FILTER NOT EXISTS {?x cco:definition ?def}
FILTER (regex(str(?x), "repository"))
}
I agree you don't want definitions for named individuals. I guess I’d ask then: What are the minimal required annotations for individuals? Right now, I see rdfs:comment is used on many of them. In some cases, there is an excellent description of the instance with a citation in the value of the comment. In other cases, there’s either nothing or a sentence fragment. I'd advocate something more like a short description of 1-4 complete sentences, maybe using a different annotation property since rdf:comment has a pretty wide range.
- Regarding missing SI unit symbols, see for instance cco:SquareMeterMeasurementUnit and cco:CubicMeterMeasurementUnit. There are 7 base units and 22 derived units in the SI — I wonder too if all of these are among the measurement unit instance list.
https://physics.nist.gov/cuu/Units/units.html https://en.wikipedia.org/wiki/International_System_of_Units
I think all classes and properties should have a textual definition, without exception.
I agree. Especially for a MLO standard. So, the question becomes: Do these relations seem reasonable candidates for inclusion in a MLO? If so, then we add definitions and clean up labeling. If not, then somebody needs to take charge of making a proposal to the WG to have them removed.

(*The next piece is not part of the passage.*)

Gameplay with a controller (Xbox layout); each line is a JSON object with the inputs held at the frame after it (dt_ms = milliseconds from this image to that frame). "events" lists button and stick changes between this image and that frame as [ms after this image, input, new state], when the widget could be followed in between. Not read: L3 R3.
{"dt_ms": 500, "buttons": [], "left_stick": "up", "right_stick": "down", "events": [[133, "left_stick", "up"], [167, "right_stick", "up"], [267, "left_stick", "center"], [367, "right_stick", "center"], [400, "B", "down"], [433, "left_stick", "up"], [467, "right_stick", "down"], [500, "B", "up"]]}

I would advocate that the editor at CUBRC be the cited source of the term
I am not against adopting a standard way of adding and formatting definition sources. Although, offering a person as source raises consideration of the role of other annotations like term editor, creator, or collaborator. I think some of this decisions can be worked out here but will also require an advocate to take them to the WG for proposal/discussion to standardize annotations. Which I believe will be an important part of the MLO process.
you could just do a quick review of them
As it sits, CCO has 2000+ terms. A quick review seems unlikely! ;-)
I count 203 object properties missing definitions (this number is high because it includes the corresponding relations in the modal relation ontology).
The extra properties above the 85 familial ones without a cco:definition are all in MRO. This is because those few extra properties in MRO without definitions are the ones derived from RO that use the IAO_0000115 property (we just copy the term declarations into MRO, only changing the namespaces of object and datatype properties).
@neilotte Thanks for raising these issues. I think addressing them will require some prioritization. Making sure the SI unit annotations are complete or determining and implementing a standard for source or editors may get delayed over addressing the lack of definitions, or other content-specific issues. But, that will partly be up to interested people raising the concern and then making a formal proposal to the WG. But, without a doubt, annotation standards for the ontology and terms, as well specifics of versioning, and so on, will be important part of refining the MLO standard. I'll follow up here once I've captured what we do now on a wiki page.